Sentaram-se na segunda fila de bancos, espaço reservado para os jovens que iriam se crismar. Aos poucos, a igreja foi ficando cheia e a celebração transcorreu na mais absoluta normalidade. Na saída, o pai foi abraçado à filha tentando escondê-la dos outros rapazes. Bernarda dava uma espécie de cobertura até que a menina entrou na liteira e foi rapidamente para casa. O pai seguia a menina caminhando e encarando os curiosos. Pôde-se ver os delicados dedos da menina tocando a cortina da janelinha da liteira e olhando a rua.

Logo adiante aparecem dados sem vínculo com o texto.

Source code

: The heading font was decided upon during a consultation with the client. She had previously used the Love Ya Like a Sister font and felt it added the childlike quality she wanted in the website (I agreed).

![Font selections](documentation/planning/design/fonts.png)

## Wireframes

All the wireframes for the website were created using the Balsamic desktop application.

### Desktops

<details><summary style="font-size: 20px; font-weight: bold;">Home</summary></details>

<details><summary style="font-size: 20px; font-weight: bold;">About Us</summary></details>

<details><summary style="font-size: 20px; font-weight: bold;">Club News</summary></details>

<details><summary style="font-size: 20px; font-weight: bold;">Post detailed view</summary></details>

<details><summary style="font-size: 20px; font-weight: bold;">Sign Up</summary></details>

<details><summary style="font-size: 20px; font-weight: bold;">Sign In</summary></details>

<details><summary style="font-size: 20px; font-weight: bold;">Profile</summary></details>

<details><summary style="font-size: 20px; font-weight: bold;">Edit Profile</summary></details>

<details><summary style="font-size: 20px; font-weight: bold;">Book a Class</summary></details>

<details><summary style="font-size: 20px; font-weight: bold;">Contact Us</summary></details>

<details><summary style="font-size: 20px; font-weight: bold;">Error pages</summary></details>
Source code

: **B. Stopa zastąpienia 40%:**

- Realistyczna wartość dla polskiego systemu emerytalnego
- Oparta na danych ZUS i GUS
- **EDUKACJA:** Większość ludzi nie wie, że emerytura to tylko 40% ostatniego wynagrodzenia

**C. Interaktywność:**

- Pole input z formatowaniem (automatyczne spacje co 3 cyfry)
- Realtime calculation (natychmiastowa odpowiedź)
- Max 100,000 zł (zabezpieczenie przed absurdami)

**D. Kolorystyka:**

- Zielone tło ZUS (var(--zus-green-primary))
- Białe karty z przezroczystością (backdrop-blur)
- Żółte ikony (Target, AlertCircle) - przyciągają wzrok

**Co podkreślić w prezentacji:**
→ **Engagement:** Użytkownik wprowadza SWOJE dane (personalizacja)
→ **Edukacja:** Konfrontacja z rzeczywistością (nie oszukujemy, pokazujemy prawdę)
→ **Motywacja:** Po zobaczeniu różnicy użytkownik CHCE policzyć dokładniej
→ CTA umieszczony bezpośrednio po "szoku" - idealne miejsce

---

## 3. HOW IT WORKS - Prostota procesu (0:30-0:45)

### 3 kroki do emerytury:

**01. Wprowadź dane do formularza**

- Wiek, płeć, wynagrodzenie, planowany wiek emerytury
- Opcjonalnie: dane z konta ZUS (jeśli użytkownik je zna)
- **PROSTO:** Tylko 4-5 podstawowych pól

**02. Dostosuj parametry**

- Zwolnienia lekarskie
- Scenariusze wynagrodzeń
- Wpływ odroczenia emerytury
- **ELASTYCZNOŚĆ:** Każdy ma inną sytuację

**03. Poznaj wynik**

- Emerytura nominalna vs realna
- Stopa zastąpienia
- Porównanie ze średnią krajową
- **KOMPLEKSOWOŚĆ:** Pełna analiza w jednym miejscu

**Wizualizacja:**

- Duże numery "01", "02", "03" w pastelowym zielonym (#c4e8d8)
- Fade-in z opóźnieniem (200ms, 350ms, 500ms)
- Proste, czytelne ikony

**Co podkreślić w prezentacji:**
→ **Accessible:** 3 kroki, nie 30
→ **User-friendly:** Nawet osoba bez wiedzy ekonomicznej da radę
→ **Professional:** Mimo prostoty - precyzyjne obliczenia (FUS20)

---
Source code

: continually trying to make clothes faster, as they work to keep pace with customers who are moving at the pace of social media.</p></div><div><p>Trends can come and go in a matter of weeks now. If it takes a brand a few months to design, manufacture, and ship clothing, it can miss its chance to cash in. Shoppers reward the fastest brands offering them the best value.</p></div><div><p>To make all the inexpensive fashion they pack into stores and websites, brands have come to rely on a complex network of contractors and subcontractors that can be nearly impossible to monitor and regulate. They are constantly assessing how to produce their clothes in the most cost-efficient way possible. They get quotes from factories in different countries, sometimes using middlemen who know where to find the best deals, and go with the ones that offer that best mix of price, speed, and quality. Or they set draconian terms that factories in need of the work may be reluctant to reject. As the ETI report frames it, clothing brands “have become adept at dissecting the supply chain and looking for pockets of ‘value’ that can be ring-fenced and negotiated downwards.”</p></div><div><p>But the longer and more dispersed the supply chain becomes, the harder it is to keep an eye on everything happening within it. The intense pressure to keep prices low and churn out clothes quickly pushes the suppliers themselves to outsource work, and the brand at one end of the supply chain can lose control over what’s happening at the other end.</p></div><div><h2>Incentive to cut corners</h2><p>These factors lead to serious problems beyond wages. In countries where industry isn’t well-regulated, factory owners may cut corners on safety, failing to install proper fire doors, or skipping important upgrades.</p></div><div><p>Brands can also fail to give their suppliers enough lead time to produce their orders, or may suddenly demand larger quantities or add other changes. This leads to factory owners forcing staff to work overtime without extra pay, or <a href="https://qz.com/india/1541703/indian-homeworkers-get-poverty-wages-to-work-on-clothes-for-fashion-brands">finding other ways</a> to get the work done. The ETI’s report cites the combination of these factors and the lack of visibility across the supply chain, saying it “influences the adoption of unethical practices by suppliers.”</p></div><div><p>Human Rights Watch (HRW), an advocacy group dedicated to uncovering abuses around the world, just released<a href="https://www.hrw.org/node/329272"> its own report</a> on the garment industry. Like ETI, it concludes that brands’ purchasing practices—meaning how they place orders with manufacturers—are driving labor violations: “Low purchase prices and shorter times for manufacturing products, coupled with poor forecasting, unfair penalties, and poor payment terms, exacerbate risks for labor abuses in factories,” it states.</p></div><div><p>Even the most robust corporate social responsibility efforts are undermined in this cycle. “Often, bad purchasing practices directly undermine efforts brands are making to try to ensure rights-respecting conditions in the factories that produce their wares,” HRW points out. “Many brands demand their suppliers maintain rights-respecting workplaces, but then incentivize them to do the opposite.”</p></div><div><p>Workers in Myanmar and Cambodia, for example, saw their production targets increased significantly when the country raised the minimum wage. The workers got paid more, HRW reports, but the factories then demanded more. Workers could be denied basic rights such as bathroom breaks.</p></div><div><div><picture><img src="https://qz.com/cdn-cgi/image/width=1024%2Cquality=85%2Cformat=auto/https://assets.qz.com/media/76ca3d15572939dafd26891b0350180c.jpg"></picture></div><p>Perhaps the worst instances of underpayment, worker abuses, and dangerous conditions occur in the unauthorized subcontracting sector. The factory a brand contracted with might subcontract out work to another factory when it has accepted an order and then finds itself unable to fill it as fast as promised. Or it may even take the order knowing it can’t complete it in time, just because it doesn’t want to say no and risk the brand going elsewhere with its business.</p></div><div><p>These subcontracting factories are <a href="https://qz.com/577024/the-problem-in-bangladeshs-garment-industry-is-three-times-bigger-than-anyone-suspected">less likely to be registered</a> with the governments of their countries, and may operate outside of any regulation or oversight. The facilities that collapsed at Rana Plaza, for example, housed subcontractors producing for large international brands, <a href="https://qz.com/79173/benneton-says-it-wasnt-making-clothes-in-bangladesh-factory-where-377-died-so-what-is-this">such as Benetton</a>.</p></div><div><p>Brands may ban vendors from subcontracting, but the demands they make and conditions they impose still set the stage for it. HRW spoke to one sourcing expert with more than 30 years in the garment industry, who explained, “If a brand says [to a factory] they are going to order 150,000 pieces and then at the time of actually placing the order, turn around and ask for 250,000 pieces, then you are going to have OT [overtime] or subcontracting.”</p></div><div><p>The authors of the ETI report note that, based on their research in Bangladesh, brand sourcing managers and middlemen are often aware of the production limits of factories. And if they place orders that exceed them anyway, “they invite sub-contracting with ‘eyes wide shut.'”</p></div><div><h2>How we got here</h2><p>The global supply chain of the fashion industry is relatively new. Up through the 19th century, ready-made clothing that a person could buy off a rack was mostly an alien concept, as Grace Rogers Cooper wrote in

Eugênia nunca havia visto a cidade de perto. Sempre que ia à igreja, único lugar em que ela frequentava, era dentro da liteira fechada e nunca contemplava o lugar onde morava. Ao fundo de sua casa ela visualizava montanhas e um lago. Do lago podia contemplar a cidade e as torres da igreja, não muito mais. Era seu mundo. Era um imenso casarão que ficava ao final de uma pequena rua, e dali pra frente as imensas fazendas do pai.
Mas aquela noite foi diferente. Eugênia dormiu sonhando com dois olhos castanhos que se cruzaram aos seus, no largo da igreja, assim que desceu e se encaminhou para o templo. Foi pra esse olhar que ela havia dedicado o sorriso.